Same goes for extending any of your main service lines to detached structures. Want electric or water in that workshop? Need a permit. Want an NG wall heater in that backyard home office? Need a permit.

Some places aren't that strict... but more of them are, and it's getting worse every year. It might all be in the interest of public safety, but anytime you walk into the permit office, it's "F-you, pay me"... and Lord help you if you're walking into the permit office because they caught you doing something you shouldn't have been, then it's "F-you, pay me, twice, and we're going to ride your backside the whole time just for kicks". And then the Tax Man shows up with an astronomical assessment because you've made improvements.... sigh.

(can you tell I've had some really horrible experiences with the permit folks? Yeah, but I'm not bitter about it or anything though  )


----------



## MushCreek (Jan 7, 2008)

We're starting a barn on our property in SC, and the permit (including plumbing) was only $80 for 1350 sq ft. In other areas of the country, it could be thousands. So much depends upon your local rules.


----------



## PlicketyCat (Jul 14, 2010)

MushCreek said:


> We're starting a barn on our property in SC, and the permit (including plumbing) was only $80 for 1350 sq ft. In other areas of the country, it could be thousands. So much depends upon your local rules.

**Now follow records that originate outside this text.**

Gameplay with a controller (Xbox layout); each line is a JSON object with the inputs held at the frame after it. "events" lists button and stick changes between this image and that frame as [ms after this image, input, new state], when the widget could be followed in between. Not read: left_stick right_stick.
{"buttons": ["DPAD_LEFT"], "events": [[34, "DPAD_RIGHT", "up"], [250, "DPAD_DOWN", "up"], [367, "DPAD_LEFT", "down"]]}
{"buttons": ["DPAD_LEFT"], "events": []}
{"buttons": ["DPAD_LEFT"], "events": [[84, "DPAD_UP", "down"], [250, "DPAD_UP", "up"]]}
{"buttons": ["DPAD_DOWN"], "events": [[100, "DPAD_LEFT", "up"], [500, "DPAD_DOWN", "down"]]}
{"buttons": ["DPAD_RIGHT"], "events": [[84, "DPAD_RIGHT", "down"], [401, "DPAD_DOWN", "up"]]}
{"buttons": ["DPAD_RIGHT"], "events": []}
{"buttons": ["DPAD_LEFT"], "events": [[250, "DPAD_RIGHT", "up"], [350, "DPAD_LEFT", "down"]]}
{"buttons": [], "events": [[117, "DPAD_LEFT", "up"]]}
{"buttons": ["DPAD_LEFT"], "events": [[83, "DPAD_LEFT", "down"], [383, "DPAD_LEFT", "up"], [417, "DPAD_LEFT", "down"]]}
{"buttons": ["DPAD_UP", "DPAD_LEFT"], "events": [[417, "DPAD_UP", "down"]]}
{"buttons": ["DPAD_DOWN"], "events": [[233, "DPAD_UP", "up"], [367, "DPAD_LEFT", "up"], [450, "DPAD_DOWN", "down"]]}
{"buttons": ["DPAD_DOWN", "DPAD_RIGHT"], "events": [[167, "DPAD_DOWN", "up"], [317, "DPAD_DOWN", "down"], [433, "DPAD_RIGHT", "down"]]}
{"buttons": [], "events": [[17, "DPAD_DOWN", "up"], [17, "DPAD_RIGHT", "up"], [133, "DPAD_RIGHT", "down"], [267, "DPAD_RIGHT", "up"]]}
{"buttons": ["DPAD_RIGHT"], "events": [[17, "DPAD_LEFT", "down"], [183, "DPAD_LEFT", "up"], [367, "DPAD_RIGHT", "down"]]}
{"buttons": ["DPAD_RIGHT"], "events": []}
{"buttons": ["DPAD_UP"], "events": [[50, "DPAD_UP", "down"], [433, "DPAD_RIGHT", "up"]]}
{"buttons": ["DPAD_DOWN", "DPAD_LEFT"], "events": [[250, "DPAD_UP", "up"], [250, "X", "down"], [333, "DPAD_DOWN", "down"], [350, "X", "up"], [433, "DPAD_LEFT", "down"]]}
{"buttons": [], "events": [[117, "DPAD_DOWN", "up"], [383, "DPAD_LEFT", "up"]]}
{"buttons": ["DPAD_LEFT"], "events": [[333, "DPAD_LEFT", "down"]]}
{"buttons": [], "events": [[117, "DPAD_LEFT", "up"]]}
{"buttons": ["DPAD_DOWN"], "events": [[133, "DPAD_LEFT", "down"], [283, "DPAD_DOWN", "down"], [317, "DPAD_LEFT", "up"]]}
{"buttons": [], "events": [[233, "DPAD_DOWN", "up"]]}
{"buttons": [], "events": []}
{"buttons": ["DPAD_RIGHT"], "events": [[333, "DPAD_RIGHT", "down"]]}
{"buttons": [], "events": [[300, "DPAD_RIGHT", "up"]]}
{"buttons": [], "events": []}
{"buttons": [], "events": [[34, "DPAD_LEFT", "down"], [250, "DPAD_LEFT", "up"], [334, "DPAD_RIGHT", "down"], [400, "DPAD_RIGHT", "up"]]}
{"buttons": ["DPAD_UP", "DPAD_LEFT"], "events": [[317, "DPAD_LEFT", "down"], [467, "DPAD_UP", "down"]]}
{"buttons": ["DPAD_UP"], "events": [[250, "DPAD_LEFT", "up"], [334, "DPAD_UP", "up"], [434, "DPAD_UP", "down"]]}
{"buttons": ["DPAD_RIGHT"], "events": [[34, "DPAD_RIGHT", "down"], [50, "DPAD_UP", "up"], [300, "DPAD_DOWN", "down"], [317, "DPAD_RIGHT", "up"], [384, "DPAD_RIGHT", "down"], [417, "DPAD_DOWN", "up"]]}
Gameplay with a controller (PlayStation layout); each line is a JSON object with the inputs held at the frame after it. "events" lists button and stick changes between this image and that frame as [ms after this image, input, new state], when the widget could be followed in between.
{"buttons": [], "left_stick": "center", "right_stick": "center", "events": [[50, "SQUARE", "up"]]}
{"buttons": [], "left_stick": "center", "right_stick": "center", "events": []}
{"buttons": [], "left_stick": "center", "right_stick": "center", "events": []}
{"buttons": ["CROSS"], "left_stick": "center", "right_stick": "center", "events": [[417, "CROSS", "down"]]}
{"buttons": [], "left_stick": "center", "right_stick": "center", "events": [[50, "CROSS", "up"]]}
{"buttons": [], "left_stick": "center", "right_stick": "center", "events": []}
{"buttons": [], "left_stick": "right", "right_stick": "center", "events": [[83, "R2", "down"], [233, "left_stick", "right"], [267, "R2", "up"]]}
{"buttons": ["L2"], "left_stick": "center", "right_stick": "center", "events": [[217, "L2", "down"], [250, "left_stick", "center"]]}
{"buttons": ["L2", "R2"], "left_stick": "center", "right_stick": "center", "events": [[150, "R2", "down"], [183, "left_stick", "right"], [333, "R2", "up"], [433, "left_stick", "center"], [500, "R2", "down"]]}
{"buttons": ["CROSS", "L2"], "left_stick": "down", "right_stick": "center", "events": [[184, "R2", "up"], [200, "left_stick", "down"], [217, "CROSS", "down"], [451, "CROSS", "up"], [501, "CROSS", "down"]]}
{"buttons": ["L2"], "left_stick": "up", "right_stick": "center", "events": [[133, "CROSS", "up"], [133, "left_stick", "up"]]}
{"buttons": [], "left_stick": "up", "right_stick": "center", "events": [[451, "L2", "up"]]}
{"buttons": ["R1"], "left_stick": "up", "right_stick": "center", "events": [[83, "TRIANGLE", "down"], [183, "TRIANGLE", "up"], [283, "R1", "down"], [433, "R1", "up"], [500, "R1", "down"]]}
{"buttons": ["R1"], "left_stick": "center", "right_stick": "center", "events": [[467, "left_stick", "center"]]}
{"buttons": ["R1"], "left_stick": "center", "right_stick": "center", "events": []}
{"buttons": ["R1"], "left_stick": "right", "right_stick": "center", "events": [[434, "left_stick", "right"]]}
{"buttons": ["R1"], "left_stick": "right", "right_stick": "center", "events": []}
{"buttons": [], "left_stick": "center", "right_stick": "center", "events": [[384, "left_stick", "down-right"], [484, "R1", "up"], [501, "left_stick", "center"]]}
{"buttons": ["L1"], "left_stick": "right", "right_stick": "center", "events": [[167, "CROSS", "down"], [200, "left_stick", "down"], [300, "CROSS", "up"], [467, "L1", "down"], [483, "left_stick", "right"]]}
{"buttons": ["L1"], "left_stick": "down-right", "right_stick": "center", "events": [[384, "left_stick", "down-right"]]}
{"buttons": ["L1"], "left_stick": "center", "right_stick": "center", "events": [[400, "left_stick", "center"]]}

Amazing how some imaginary line on a map can have such a huge impact isn't it!? Between the HOAs, city/township, county/borough, state and federal rules there's just soooo much to investigate before you buy land you want to build on!


----------



## oracle (Jul 21, 2011)

PlicketyCat said:


> Yep, connecting the buildings with any kind of covered or enclosed walkway (especially if it's tied into the roof line) is considered an addition in most jurisdictions and subject to any permit requirements mandated by the increase footprint... regardless of whether it's new construction or not. We nearly got tagged with this when we were considering roofing over the walkway from our detached garage and house in the old house, even though both were the same age and we didn't build them... just wanted a covered walkway.
> 
> Same goes for extending any of your main service lines to detached structures. Want electric or water in that workshop? Need a permit. Want an NG wall heater in that backyard home office? Need a permit.
> 
> ...


Ya thanks. There is a lot to consider, and a lot of research to do. Especially being brand new to all this. I have much to still research. I have seen someone try to put in a window without a permit, they got caught and had to pay the permit, so I know how it is sometimes.

Everyone made some good points and things to look out for. Its good to see what others experiences are so I can take this all into consideration.


----------